TEXT SECTION.

This Psalm opens with one of my pastor’s favorite Bible verses. “I will bless the LORD at all times; his praise shall continually be in my mouth” (Psalm 34:1).

Twenty months ago, David Landrith, my pastor, was diagnosed with an extremely rare and aggressive form of cancer. Doctors told him he had only a short time to live and, depending on how he responded to treatment, may never be able to preach again.

Following a retreat with his family to absorb everything they had been told, David returned to the pulpit and shared his story. He pledged to fight through this major setback, trusting God to heal him or to use him to the fullest extent possible during his remaining months or years of life here on earth.

People around the world began praying for Pastor David. Over the next 18 months, he preached on Sunday, endured a variety of treatments during the week and returned strong the following Sunday. The large crowds that had been drawn to his bigger-than-life love for Jesus continued to grow, drawing strength from his contagious optimism in the face of the gravest of circumstances.

During David’s final two years of life and leadership, more than 2,000 precious souls confessed their faith in Jesus Christ and were baptized as believers at Long Hollow Baptist Church. His vibrant courage and constant assurance of God’s unfailing presence was like a magnet. That steadfast assurance in God drew thousands of people each week who longed to find the kind of relationship with the Lord that they saw in David.

REQUIRED WORK. Write out the passage about Pastor David word for word, starting with "People around the" and going on through "gravest of circumstances.".

DATA LISTING.
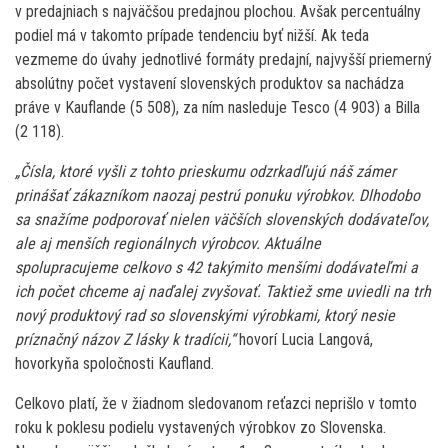
v predajniach s najväčšou predajnou plochou. Avšak percentuálny
podiel má v takomto prípade tendenciu byť nižší. Ak teda
vezmeme do úvahy jednotlivé formáty predajní, najvyšší priemerný
absolútny počet vystavení slovenských produktov sa nachádza
práve v Kauflande (5 508), za ním nasleduje Tesco (4 903) a Billa
(2 118).
„Čísla, ktoré vyšli z tohto prieskumu odzrkadľujú náš zámer
prinášať zákazníkom naozaj pestrú ponuku výrobkov. Dlhodobo
sa snažíme podporovať nielen väčších slovenských dodávateľov,
ale aj menších regionálnych výrobcov. Aktuálne
spolupracujeme celkovo s 42 takýmito menšími dodávateľmi a
ich počet chceme aj naďalej zvyšovať. Taktiež sme uviedli na trh
nový produktový rad so slovenskými výrobkami, ktorý nesie
príznačný názov Z lásky k tradícii,“
hovorí Lucia Langová,
hovorkyňa spoločnosti Kaufland.
Celkovo platí, že v žiadnom sledovanom reťazci neprišlo v tomto
roku k poklesu podielu vystavených výrobkov zo Slovenska.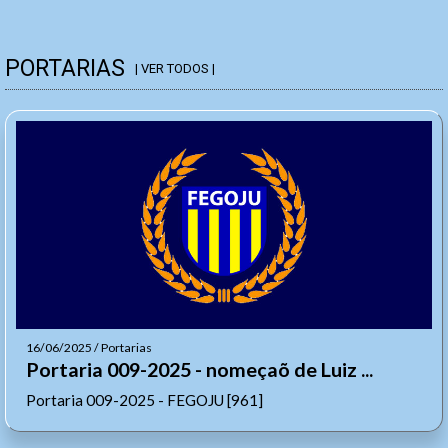
PORTARIAS
| VER TODOS |
16/06/2025 / Portarias
Portaria 009-2025 - nomeçaõ de Luiz ...
Portaria 009-2025 - FEGOJU [961]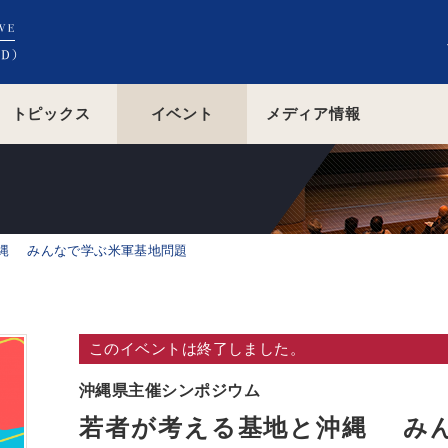
トピックス
イベント
メディア情報
縄 みんなで学ぶ米軍基地問題
このイベントは終了しました。
沖縄県主催シンポジウム
若者が考える基地と沖縄 み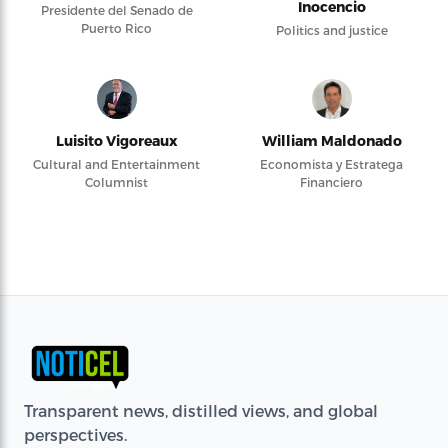
Inocencio
Presidente del Senado de
Puerto Rico
Politics and justice
Luisito Vigoreaux
William Maldonado
Cultural and Entertainment
Economista y Estratega
Columnist
Financiero
Transparent news, distilled views, and global
perspectives.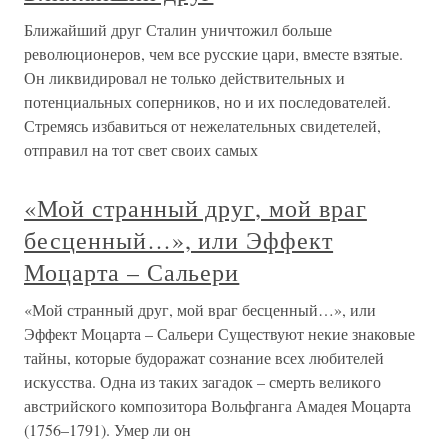
Ближайший друг Сталин уничтожил больше
революционеров, чем все русские цари, вместе взятые.
Он ликвидировал не только действительных и
потенциальных соперников, но и их последователей.
Стремясь избавиться от нежелательных свидетелей,
отправил на тот свет своих самых
«Мой странный друг, мой враг
бесценный…», или Эффект
Моцарта – Сальери
«Мой странный друг, мой враг бесценный…», или
Эффект Моцарта – Сальери Существуют некие знаковые
тайны, которые будоражат сознание всех любителей
искусства. Одна из таких загадок – смерть великого
австрийского композитора Вольфганга Амадея Моцарта
(1756–1791). Умер ли он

ANSWER SECTION.
People around the world began praying for Pastor David. Over the next 18 months, he preached on Sunday, endured a variety of treatments during the week and returned strong the following Sunday. The large crowds that had been drawn to his bigger-than-life love for Jesus continued to grow, drawing strength from his contagious optimism in the face of the gravest of circumstances.